═════ Fragmento proporcionado

Por: Marcel Coderch
Ingeniero
y Escritor
MADRID • 14 DE ABRIL DE 2011
Hasta bien entrado el siglo XVII, en Europa se
utilizaba la expresión "cisne negro"
cuando alguien quería referirse a una imposibilidad lógica o física, basándose
en la creencia generalizada de que todos los cisnes eran blancos. En 1697, sin
embargo, un explorador holandés descubrió que en Australia había cisnes negros
y esta expresión, recientemente popularizada por el filósofo y financiero de
origen libanés Nassim Nicholas Taleb, pasó a utilizarse para calificar
cualquier idea o acontecimiento que durante mucho tiempo había sido tenido poco
menos que por imposible pero que de repente un día se materializa. La teoría
del cisne negro de Taleb se aplica pues a acontecimientos inesperados, que
quedan fuera de las expectativas normales, ya sea en el ámbito científico,
histórico, financiero o tecnológico, y que tienen un enorme impacto porque
trastocan ideas básicas del tan admirado como discutible sentido común.

══════════

Qué harás:
Contesta estas preguntas a partir del fragmento sobre el cisne negro:
1. ¿Hasta cuándo se empleaba en Europa la expresión "cisne negro" para aludir a una imposibilidad lógica o física?
2. ¿En qué año y en qué lugar descubrió un explorador holandés que había cisnes negros?
3. ¿En qué ámbitos pueden darse los acontecimientos inesperados a los que se aplica la teoría de Taleb?

═════ Datos proporcionados

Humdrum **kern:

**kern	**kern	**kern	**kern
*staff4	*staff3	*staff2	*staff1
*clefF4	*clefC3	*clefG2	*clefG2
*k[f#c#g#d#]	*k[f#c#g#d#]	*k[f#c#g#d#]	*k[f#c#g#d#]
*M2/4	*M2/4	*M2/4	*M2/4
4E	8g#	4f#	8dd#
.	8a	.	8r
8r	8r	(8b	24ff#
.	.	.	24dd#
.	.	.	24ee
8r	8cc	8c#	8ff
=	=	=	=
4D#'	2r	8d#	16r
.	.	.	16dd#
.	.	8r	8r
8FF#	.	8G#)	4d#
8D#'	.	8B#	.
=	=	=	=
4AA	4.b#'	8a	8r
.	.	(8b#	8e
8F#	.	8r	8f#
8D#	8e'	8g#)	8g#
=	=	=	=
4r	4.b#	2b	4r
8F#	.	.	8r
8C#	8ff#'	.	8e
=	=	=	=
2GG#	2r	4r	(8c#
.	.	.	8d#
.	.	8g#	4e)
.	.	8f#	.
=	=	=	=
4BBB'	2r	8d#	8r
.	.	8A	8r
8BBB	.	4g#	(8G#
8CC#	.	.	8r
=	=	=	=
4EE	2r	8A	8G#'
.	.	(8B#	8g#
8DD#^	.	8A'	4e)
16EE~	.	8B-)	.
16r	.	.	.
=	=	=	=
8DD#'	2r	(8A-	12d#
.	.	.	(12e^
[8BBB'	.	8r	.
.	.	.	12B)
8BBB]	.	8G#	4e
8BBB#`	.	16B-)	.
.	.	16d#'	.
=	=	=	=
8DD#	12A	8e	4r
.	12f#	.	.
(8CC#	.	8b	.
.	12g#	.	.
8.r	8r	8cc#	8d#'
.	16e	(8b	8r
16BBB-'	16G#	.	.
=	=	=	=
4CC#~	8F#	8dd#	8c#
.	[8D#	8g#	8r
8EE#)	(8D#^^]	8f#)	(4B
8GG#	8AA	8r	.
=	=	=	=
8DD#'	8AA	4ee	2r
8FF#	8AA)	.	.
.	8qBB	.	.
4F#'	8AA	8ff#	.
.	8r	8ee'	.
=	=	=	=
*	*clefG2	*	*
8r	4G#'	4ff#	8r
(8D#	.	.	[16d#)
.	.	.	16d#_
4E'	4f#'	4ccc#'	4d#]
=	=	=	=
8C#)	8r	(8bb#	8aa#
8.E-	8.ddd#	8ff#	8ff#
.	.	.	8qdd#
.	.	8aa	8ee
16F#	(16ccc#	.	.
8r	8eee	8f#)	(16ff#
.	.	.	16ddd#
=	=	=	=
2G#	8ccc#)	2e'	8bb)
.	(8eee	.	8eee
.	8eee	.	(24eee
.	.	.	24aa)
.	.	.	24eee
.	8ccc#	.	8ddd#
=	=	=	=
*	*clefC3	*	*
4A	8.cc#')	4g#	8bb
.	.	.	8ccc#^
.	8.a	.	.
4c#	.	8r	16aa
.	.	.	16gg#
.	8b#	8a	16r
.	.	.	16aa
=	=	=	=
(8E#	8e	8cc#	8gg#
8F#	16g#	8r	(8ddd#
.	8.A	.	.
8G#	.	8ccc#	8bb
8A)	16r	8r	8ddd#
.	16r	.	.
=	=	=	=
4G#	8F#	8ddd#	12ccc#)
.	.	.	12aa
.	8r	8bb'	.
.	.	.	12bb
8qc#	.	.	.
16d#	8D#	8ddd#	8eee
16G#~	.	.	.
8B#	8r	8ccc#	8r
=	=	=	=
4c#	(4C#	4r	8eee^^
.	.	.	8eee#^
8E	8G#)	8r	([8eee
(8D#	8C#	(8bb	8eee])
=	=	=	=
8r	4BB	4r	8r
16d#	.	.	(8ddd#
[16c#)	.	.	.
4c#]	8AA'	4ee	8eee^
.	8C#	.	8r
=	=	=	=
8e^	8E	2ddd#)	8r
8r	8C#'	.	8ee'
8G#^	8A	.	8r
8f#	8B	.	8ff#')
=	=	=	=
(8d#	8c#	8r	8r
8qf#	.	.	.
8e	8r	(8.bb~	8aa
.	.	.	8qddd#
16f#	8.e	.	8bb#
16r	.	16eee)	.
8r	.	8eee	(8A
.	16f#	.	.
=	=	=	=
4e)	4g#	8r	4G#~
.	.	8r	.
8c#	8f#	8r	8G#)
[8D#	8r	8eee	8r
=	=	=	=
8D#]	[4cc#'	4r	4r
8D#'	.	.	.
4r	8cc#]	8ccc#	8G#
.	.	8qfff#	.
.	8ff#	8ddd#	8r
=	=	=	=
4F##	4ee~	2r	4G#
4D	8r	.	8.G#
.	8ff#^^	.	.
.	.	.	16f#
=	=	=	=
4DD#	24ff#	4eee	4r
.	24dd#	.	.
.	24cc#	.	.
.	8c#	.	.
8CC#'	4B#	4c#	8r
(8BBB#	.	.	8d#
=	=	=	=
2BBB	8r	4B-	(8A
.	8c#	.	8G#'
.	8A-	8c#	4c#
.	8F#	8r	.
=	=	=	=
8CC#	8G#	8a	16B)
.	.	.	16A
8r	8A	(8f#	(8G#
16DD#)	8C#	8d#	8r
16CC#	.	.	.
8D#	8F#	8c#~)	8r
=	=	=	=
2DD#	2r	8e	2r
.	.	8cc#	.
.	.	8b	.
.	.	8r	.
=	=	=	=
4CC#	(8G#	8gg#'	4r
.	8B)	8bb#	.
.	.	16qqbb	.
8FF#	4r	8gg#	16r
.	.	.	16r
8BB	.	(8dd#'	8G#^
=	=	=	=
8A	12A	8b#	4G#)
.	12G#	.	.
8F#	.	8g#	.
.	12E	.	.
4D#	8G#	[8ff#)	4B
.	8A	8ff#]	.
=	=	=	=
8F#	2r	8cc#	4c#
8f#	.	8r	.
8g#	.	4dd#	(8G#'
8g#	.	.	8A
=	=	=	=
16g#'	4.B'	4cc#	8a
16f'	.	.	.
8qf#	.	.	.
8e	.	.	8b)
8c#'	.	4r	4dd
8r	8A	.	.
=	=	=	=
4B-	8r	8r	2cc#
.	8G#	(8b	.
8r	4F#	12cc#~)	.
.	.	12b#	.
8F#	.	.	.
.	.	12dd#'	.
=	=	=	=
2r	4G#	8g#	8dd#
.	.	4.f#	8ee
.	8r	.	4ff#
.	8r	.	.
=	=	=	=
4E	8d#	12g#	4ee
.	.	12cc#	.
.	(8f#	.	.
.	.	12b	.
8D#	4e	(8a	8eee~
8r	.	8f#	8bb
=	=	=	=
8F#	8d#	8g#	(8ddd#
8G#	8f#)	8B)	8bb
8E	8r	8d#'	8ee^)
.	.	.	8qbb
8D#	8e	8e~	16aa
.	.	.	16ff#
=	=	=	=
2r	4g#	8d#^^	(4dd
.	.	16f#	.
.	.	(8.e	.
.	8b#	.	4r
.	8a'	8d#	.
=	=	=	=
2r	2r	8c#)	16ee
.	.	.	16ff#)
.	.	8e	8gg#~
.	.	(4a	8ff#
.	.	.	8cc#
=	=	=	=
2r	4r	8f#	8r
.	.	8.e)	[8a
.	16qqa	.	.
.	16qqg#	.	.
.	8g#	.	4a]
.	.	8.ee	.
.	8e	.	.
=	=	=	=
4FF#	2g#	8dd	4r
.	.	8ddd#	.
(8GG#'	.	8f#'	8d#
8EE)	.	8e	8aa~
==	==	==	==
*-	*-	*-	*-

══════════

Respuesta completa:
1. Hasta bien entrado el siglo XVII.
2. En 1697, en Australia.
3. En el ámbito científico, histórico, financiero o tecnológico.